# 200K viewers for $5000



## slimen232 (Oct 16, 2015)

There is someone that gets 150K-600K viewers on youtube
He will make a full video about my product for $5000.
Is this worth the money?


----------



## kimura-mma (Jul 26, 2008)

It's worth it for they guy getting $5000 to make a video.

But seriously, the answer is the same as the last time you asked the question. Expect a 10-20% click through rate; and expect to convert 1-2% of those clicks into sales. Run the numbers... is it worth it? You need to answer that question, not us.

The other major factor, which you haven't mentioned, is whether the 200k viewers are a targeted audience. If so, then the numbers mentioned above should hold true. If not, then it could be an even lower click through rate.


----------



## slimen232 (Oct 16, 2015)

kimura-mma said:


> It's worth it for they guy getting $5000 to make a video.
> 
> But seriously, the answer is the same as the last time you asked the question. Expect a 10-20% click through rate; and expect to convert 1-2% of those clicks into sales. Run the numbers... is it worth it? You need to answer that question, not us.
> 
> The other major factor, which you haven't mentioned, is whether the 200k viewers are a targeted audience. If so, then the numbers mentioned above should hold true. If not, then it could be an even lower click through rate.


Oh yeah. I forgot to mention what my full reason i posted this was.

Yeah there not targeted
Just random people watching fun videos

250K subs
So probably 100K actually watch

So other 100K-500K viewers are just random

Now these random people i just don't count?


----------



## kimura-mma (Jul 26, 2008)

It's your money, so you can count them if you want. But from a targeted marketing perspective, no, you obviously wouldn't count them. They simply can't be relied on to actually want to buy your product.

Have you ever bought a product based on a YouTube ad or sponsorship? I haven't. And I'm willing to bet most "random people watching fun videos" haven't either. That's why target marketing is very important.


----------



## roadrunner197069 (Nov 22, 2015)

Just because someone has tons of viewers to one subject don't mean those viewers interested in that certain subject will watch something unrelated.


----------



## slimen232 (Oct 16, 2015)

Gotchu. Thanks guys!


----------



## NoXid (Apr 4, 2011)

In a word, no.


----------



## djque (Feb 5, 2013)

I actually turn off the button on you-tube when I watch a video. So I don't think that u would get anywhere but loosing $5k. You could post a link on his page like everybody else does and see how that goes.


----------



## FiveOneSix (Sep 10, 2014)

you can do so much more with $5k to throw into promoting!

-- INSTRUCTION 1 --
Can you extract, word for word, the part of the YouTube sponsorship thread that opens with the words containing "In a word, no." and closes with "how that goes."?
-- INSTRUCTION 2 --
What comes next in the YouTube sponsorship thread? Write the continuation, picking up right after its final post.
The material has no connection to the YouTube sponsorship thread.

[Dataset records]
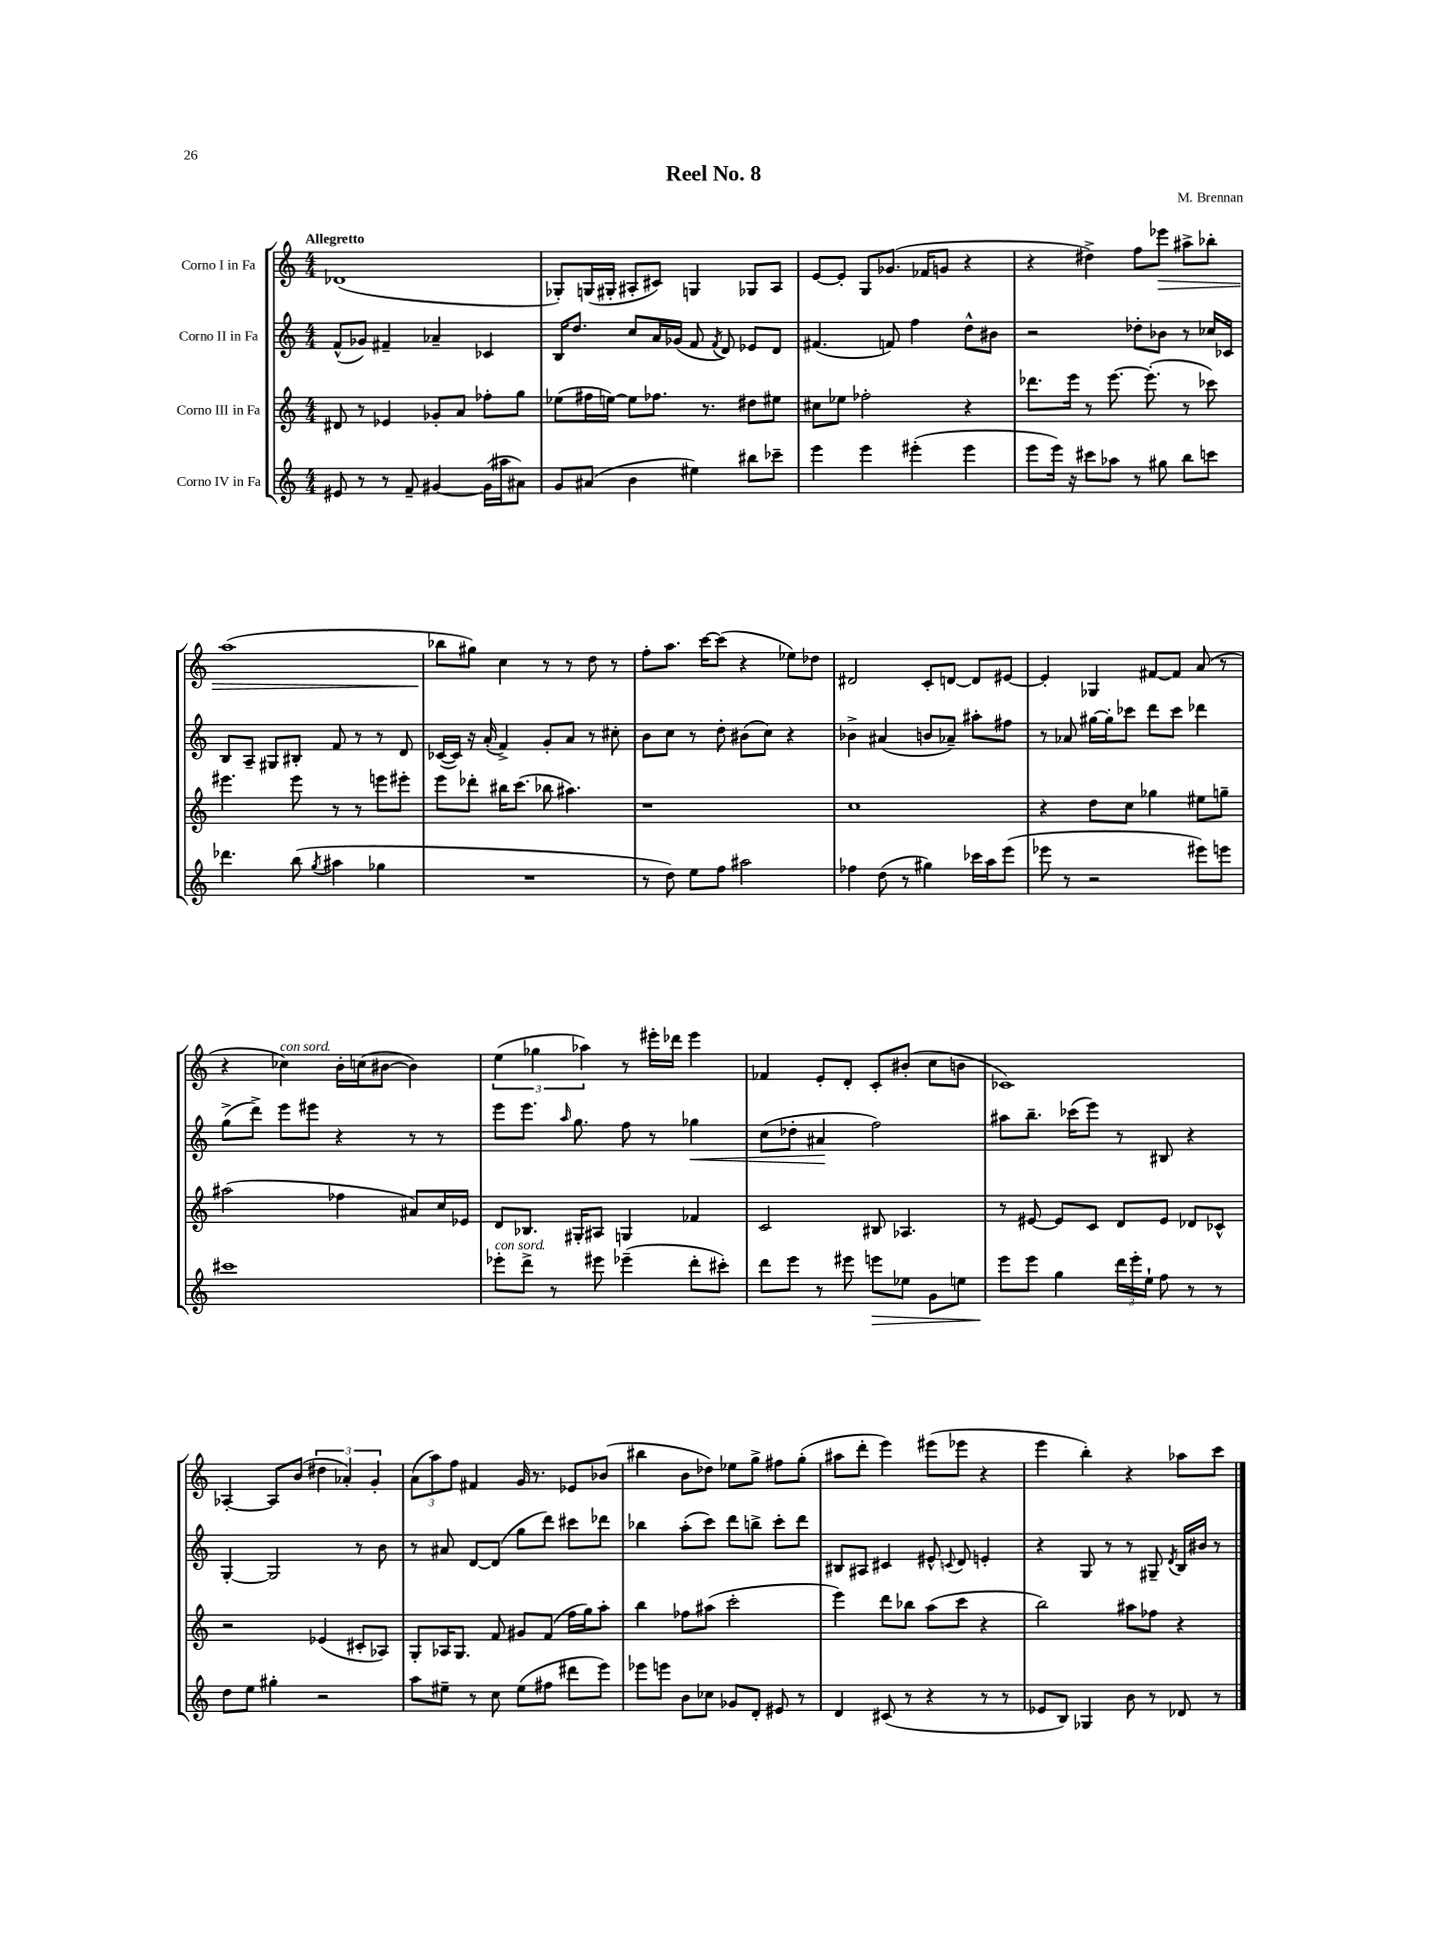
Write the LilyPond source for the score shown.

\header { title = "Reel No. 8" composer = "M. Brennan" }
<<
\new StaffGroup <<
\new Staff = "s0" \with { instrumentName = "Corno I in Fa" } {
    \clef treble \key c \major \numericTimeSignature \time 4/4 \tempo "Allegretto"
    \autoBeamOff des'1( |
    ges8[-.) g16( gis16]-. ais8[-. cis'8]) g4 ges8[ ais8] |
    e'8[~ e'8]-. g8[ ges'8.]( fes'16[ g'8] r4 |
    r4 dis''4->) f''8[ ees'''8]\> ais''8[-> bes''8]-. |
    a''1( |
    bes''8[\! gis''8]) c''4 r8 r8 d''8 r8 |
    f''8[-. a''8.] c'''16[~ c'''8]( r4 ees''8[) des''8] |
    dis'2 c'8[-. d'8]~ d'8[ eis'8]~ |
    eis'4-. ges4 fis'8[~ fis'8] a'8( r8 |
    r4 ces''4^\markup { \italic "con sord." }) b'16[-. c''16( bis'8]~ bis'4) |
    \tuplet 3/2 { e''4( ges''4 aes''4) } r8 eis'''16[-. des'''16] eis'''4 |
    fes'4 e'8[-. d'8]-. c'8[-. bis'8]-.( c''8[ b'8] |
    ces'1) |
    aes4~-. aes8[ b'8]( \tuplet 3/2 { dis''4 aes'4-.) g'4-. } |
    \tuplet 3/2 { a'8[( a''8) f''8] } fis'4 g'16 r8. ees'8[ bes'8]( |
    bis''4 b'8[ des''8]) ees''8[ g''8]-> fis''8[ g''8]-.( |
    ais''8[ d'''8]-. e'''4) eis'''8[( ees'''8] r4 |
    e'''4 b''4-.) r4 aes''8[ c'''8] \bar "|." |
}
\new Staff = "s1" \with { instrumentName = "Corno II in Fa" } {
    \clef treble \key c \major \numericTimeSignature \time 4/4
    \autoBeamOff f'8[-^( ges'8]) fis'4-- aes'4-- ces'4 |
    b16[ d''8.] c''8[ a'16 ges'16]( f'8 \acciaccatura { f'8 } d'8) ees'8[ d'8] |
    fis'4.( f'8) f''4 d''8[-^ bis'8] |
    r2 des''8[-. bes'8] r8 ces''16[ ces'16] |
    b8[ a8]-- gis8[ bis8]-. f'8 r8 r8 d'8 |
    ces'16[~( ces'16]) r16 a'16-.( f'4->) g'8[-. a'8] r8 cis''8-. |
    b'8[ c''8] r8 d''8-. bis'8[( c''8]) r4 |
    bes'4-> ais'4( b'8[ aes'8]--) ais''8[-. fis''8] |
    r8 aes'8 gis''16[~ gis''16-. ces'''8] d'''8[ ces'''8] des'''4 |
    g''8[->( d'''8]->) e'''8[ eis'''8] r4 r8 r8 |
    e'''8[ e'''8.] \grace { a''16 } g''8. f''8 r8 ges''4\< |
    c''8[( des''8]-. ais'4\! f''2) |
    ais''8[ b''8.]-- ces'''16[( e'''8]) r8 bis8 r4 |
    g4~-. g2 r8 b'8 |
    r8 ais'8 d'8[~ d'8]( g''8[ d'''8]) cis'''8[ des'''8] |
    bes''4 a''8[-.( c'''8]) d'''8[ b''8]-> c'''8[-. d'''8] |
    bis8[ ais8] cis'4 eis'8-^ \appoggiatura { c'8 } d'8 e'4-. |
    r4 g8 r8 r8 gis8-- \acciaccatura { d'8 } b16[ bis'16] r8 \bar "|." |
}
\new Staff = "s2" \with { instrumentName = "Corno III in Fa" } {
    \clef treble \key c \major \numericTimeSignature \time 4/4
    \autoBeamOff dis'8 r8 ees'4 ges'8[-. a'8] fes''8[-. g''8] |
    ees''8[( fis''16 e''16]~) e''8[ fes''8.] r8. dis''8[ eis''8] |
    cis''8[ ees''8] fes''2-. r4 |
    des'''8.[ e'''16] r8 e'''8.~ e'''8.-.( r8 ces'''8) |
    eis'''4. eis'''8 r8 r8 e'''8[ eis'''8]-. |
    e'''8[ des'''8]-. bis''16[ c'''8.]( bes''8 ais''4.) |
    r1 |
    c''1 |
    r4 d''8[ c''8] ges''4 eis''8[ g''8]-- |
    ais''2( fes''4 ais'8[) c''16 ees'16] |
    d'8[ bes8.] gis16[-. ais8] g4 fes'4 |
    c'2 bis8 aes4. |
    r8 eis'8~ eis'8[ c'8] d'8[ eis'8] des'8[ ces'8]-^ |
    r2 ees'4( cis'8[-. aes8]) |
    g8[-. aes16 g8.] f'8 gis'8[ f'8]( f''16[ g''16) a''8]-. |
    b''4 fes''8[ ais''8]( c'''2-. |
    e'''4) d'''8[ bes''8] a''8[( c'''8] r4 |
    b''2) ais''8[ fes''8] r4 \bar "|." |
}
\new Staff = "s3" \with { instrumentName = "Corno IV in Fa" } {
    \clef treble \key c \major \numericTimeSignature \time 4/4
    \autoBeamOff eis'8 r8 r8 f'8-- gis'4~ gis'16[( ais''16 ais'8]) |
    g'8[ ais'8]( b'4 eis''4) bis''8[ ces'''8]-- |
    e'''4 e'''4 eis'''4-.( eis'''4 |
    e'''8[ e'''16]) r16 cis'''8[ aes''8] r8 gis''8 b''8[ c'''8] |
    des'''4. b''8( \acciaccatura { g''8 } ais''4 ges''4 |
    R1 |
    r8 d''8) e''8[ f''8] ais''2 |
    fes''4 d''8( r8 gis''4) ces'''16[ a''16 e'''8]( |
    ees'''8 r8 r2 eis'''8[) e'''8] |
    cis'''1 |
    ees'''8[-.^\markup { \italic "con sord." } d'''8]-> r8 eis'''8 ees'''4--( d'''8[-. cis'''8]-.) |
    d'''8[ e'''8] r8 eis'''8 e'''8[\> ees''8] g'8[ e''8] |
    e'''8[\! e'''8] g''4 \tuplet 3/2 { d'''16[ e'''16-. e''16]-! } f''8 r8 r8 |
    d''8[ e''8] gis''4-. r2 |
    a''8[ eis''8]-- r8 c''8 eis''8[( fis''8] dis'''8[ e'''8]) |
    ees'''8[ e'''8] b'8[ ces''8] ges'8[ d'8]-. eis'8 r8 |
    d'4 cis'8( r8 r4 r8 r8 |
    ees'8[ b8]) ges4 b'8 r8 des'8 r8 \bar "|." |
}
>>
>>
\layout { \context { \Score \remove "Bar_number_engraver" } }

-- EXERCISE ANSWER 1 --
In a word, no.


----------



## djque (Feb 5, 2013)

I actually turn off the button on you-tube when I watch a video. So I don't think that u would get anywhere but loosing $5k. You could post a link on his page like everybody else does and see how that goes.

-- EXERCISE ANSWER 2 --
----------



## slimen232 (Oct 16, 2015)

FiveOneSix said:


> you can do so much more with $5k to throw into promoting!


Any ideas?


----------



## djque (Feb 5, 2013)

slimen232 said:


> Any ideas?


 Are You kidding ???? I mean if not Buy 

New Equipment
Printer
Vinyl Cutter
Silkscreen Press
Heat Press
Used Embroidery Machine 
buy blanks
The list goes on


----------



## FiveOneSix (Sep 10, 2014)

slimen232 said:


> Any ideas?


Either what DJ said or...
Rent a billboard, a bus stop bench, wherever you see ads that you think people will be forced to look at.
News radio commercial...
I don't know what these cost or how effective they would be but better then spam ads on the internet.
Me personally...I'd buy more gear/supplies like DJ said.
Hope I shed a little light on the subject. I don't have much marketing under my belt but I do know that spam ads are not worth it.


----------



## MadeDesigns (Feb 19, 2013)

when was the last time you or someone you know was compelled to buy something from a youtube ad? 

Better spend half of that on promotional items as give aways. To me thats way better than random youtube views. If this person had a million viewers then I might consider it. Or if he was charging you $500 for this then maybe. 

But $5000? 5 Grand? to make a youtube video ? I don't think so.

I'd buy equipment .


----------



## Leg cramps (Feb 9, 2009)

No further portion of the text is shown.